- **Work required**:
Go through the records below and return each line that has "Coen" in it.

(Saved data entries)
........
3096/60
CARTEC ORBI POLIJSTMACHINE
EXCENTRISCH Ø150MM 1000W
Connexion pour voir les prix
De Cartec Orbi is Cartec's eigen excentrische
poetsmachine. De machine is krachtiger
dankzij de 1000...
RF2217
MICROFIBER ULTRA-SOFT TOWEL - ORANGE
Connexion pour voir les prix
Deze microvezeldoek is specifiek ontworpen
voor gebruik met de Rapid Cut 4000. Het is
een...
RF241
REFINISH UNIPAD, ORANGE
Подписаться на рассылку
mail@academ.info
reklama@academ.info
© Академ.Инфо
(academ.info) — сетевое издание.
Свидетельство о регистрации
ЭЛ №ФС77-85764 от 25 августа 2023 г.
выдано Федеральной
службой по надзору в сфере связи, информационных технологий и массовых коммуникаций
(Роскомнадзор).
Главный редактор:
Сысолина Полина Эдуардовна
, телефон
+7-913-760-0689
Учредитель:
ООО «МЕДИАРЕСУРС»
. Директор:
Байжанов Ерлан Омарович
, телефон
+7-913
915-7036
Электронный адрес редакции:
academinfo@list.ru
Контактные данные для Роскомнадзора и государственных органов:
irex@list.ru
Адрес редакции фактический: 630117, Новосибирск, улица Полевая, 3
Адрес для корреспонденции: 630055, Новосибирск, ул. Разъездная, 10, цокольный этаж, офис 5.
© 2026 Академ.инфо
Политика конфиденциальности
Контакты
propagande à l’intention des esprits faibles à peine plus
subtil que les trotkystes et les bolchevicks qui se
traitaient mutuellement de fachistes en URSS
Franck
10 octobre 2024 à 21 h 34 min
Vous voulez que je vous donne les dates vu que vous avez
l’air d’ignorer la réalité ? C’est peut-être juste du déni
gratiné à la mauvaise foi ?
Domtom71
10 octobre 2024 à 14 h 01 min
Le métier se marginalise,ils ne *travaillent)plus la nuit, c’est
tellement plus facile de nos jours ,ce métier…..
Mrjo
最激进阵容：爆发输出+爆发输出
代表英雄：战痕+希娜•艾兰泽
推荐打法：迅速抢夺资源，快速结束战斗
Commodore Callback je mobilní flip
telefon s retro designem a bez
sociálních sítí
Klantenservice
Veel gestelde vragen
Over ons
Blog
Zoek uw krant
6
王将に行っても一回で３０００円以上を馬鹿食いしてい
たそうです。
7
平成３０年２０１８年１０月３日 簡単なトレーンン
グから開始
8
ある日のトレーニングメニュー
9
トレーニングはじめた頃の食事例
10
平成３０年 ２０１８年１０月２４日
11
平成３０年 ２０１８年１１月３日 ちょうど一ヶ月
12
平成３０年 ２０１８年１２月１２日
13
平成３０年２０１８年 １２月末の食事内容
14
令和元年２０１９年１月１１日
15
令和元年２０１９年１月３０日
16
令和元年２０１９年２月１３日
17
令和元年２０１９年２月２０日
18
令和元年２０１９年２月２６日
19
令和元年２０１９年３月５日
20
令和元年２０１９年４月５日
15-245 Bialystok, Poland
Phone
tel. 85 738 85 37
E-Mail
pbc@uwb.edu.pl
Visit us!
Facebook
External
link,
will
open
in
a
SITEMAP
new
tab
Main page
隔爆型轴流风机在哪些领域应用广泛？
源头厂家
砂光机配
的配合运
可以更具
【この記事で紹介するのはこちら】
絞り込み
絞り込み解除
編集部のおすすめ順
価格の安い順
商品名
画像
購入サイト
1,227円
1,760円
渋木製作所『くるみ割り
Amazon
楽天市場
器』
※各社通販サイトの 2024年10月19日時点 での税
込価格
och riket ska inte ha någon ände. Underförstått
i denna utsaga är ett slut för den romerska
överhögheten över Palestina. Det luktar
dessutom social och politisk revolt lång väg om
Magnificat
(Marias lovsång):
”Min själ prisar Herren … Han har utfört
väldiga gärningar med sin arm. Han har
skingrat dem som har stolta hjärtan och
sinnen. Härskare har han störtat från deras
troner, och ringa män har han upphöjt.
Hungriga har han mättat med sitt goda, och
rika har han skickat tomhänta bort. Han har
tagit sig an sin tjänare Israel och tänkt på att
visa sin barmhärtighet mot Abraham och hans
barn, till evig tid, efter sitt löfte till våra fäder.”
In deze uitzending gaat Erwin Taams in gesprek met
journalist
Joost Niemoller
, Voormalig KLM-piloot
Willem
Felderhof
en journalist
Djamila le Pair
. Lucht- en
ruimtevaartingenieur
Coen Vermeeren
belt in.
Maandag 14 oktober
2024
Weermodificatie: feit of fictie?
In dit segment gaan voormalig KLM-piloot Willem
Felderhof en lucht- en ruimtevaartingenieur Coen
........
- **Output of the exercise**:
Coen Vermeeren
Felderhof en lucht- en ruimtevaartingenieur Coen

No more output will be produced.